Psiconautas, presentato durante la terza giornata del Future Film Festival 2016 e tra i film in competizione per il Platinum Grand Prize, diretto da Alberto Vàzquez e Pedro Rivero, è ispirato all’omonima graphic novel dello stesso Vàzquez e preceduto da Birdboy, con cui l’autore spagnolo vinse il premio per il miglior cortometraggio animato ai Goya nel 2012.

Birdboy è anche il nome del protagonista di quest’opera popolata da animali antropomorfi e oggetti che prendono vita e manifestano sentimenti. Sullo sfondo un mondo degradato, dove un disastro nucleare e una vorace discarica inquinano l’isola natìa del protagonista, costringendolo alla fuga. Visivamente rappresentato come un uccello dalla grande testa tonda in abito da sera, Birdboy è un giovane malato che, in linea con il genere di individui che conferisce il titolo alla pellicola (gli psiconauti s’inducono volontariamente in stati alterati della coscienza per esplorare la propria psiche), fa uso di sostanze psicotrope per sfuggire al disagio, all’insofferenza e all’odio che prova verso ciò che lo circonda. Attorno gli gravitano altre figure, spesso coetanei, che sembrano non dare tregua né a lui e né alla dolce Dinky, la sola che comprende il suo disagio, anch’essa fuggiasca a causa di una famiglia che la opprime e inibisce una completa espressione di sé.
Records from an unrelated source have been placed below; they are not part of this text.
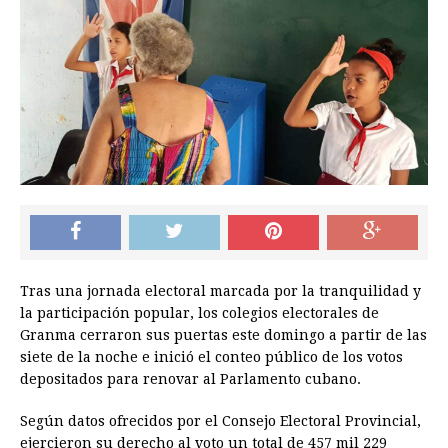
Tras una jornada electoral marcada por la tranquilidad y
la participación popular, los colegios electorales de
Granma cerraron sus puertas este domingo a partir de las
siete de la noche e inició el conteo público de los votos
depositados para renovar al Parlamento cubano.
Según datos ofrecidos por el Consejo Electoral Provincial,
ejercieron su derecho al voto un total de 457 mil 229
Psiconautas ha il pregio e il coraggio di mettere in scena un cosmo facilmente assimilabile a un futuro prossimo e distopico ma, a guardar più attentamente, non fa che sottolineare ed enfatizzare gli enormi problemi propri della società odierna, caratterizzata da un sistema che, se lungamente trascurato, aprirà scenari incontrollabili, irreversibili e apocalittici. Lo scellerato sfruttamento della natura e la conseguente invivibilità della stessa avrà pesantissimi effetti su chi la abita, costringendo la ricerca di nuovi lidi nei quali approdare e riuscire a vivere dignitosamente. Tale irrefrenabile necessità di evasione dal proprio mondo è traslata in Birdboy non solamente su un piano fisico, ma soprattutto psichico proprio attraverso l’utilizzo di sostanze proibite. I suoi viaggi mentali sono riportati sullo schermo su un piano narrativo e figurativo, facendo leva su inusuali e spigolose rappresentazioni di animali solitamente dipinti dolcemente, su un paradossale sentimentalismo di oggetti inanimati e sulla distorsione della realtà in chiave lievemente espressionista (soprattutto da un punto di vista cromatico).
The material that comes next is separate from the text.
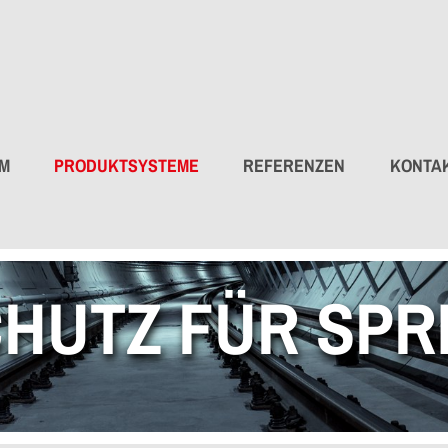
AM
PRODUKTSYSTEME
REFERENZEN
KONTA
HUTZ FÜR SPR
Nonostante la forte e decisa critica all’uomo e al suo modo di rapportarsi con il mondo che lo ospita, all’interno dei cupi e catastrofici meandri della narrazione Vàzquez e Rivero lasciano spazio ad una piccola feritoia di speranza, legata inevitabilmente ai classici sentimenti positivi di amore e amicizia, i soli a rendere tangibile una possibilità di riscatto e un’inversione di rotta verso una più rispettosa  e solare esistenza e convivenza.